Le garant d’un colocataire a intérêt à vérifier deux éléments dans l’acte avant de signer :
- La clause précisant la fin de son engagement en cas de départ du colocataire cautionné
- Le montant maximum, qui doit être calculé en tenant compte de la quote-part du colocataire et non du loyer total du logement
- La mention éventuelle d’une clause de solidarité entre colocataires, qui peut élargir la responsabilité du garant au-delà de la seule part de « son » locataire
Exiger une limitation claire dans l’acte de cautionnement reste la meilleure protection pour le garant en colocation.

Rédiger un acte de caution solidaire valide : les mentions à ne pas oublier
Un acte de cautionnement mal rédigé expose le bailleur à un refus de prise en charge par le garant. Voici ce que le document doit contenir pour être juridiquement opposable.
Le montant maximum de l’engagement doit apparaître en chiffres et en lettres, conformément aux exigences de l’article 2297 du code civil. Cette double mention évite toute ambiguïté en cas de litige.
L’acte doit préciser la nature du cautionnement (solidaire ou simple), l’identité du locataire, l’adresse du logement concerné et la durée de l’engagement. Pour un bail d’habitation, le garant doit aussi recevoir un exemplaire du contrat de location au moment de la signature.
Caution solidaire ou caution simple : une différence de taille
Avec une caution simple, le bailleur doit d’abord poursuivre le locataire avant de solliciter le garant.
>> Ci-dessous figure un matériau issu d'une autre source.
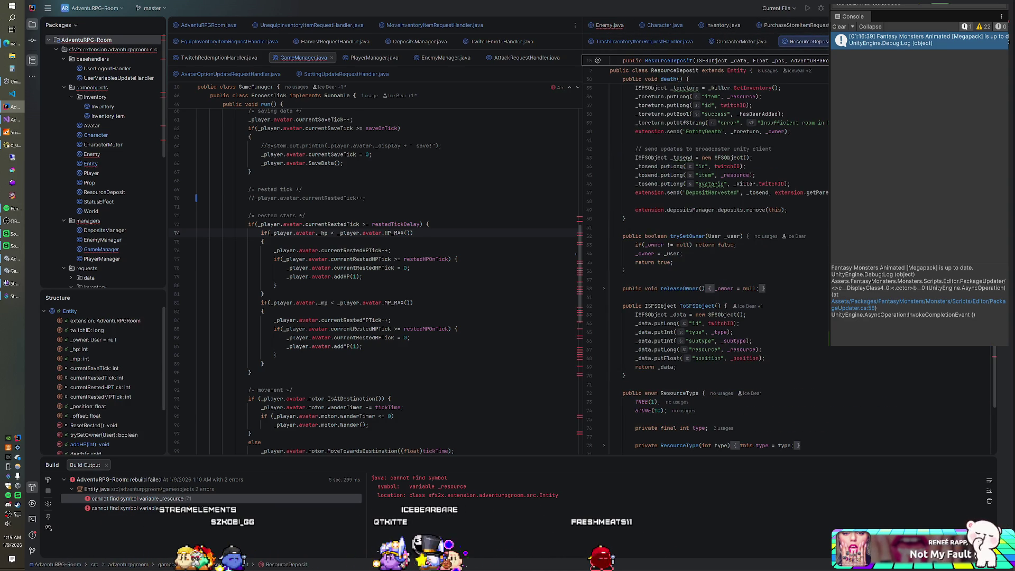
pyautogui.press('ctrl+alt+Left')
Avec une caution solidaire, le propriétaire peut exiger le paiement du garant dès le premier impayé, sans passer par le locataire. Cette différence justifie que le garant solidaire soit particulièrement attentif au montant maximum inscrit dans l’acte.
Le choix entre ces deux formes de cautionnement influence directement le niveau de risque financier pour le garant. La majorité des bailleurs préfèrent la caution solidaire, plus protectrice pour eux.
Avant de signer, le garant a le droit de demander une modification du montant maximum proposé. Rien n’oblige à accepter le chiffre initial du propriétaire. Un acte de cautionnement se négocie, même si la pratique courante laisse peu de place à la discussion dans les marchés locatifs tendus.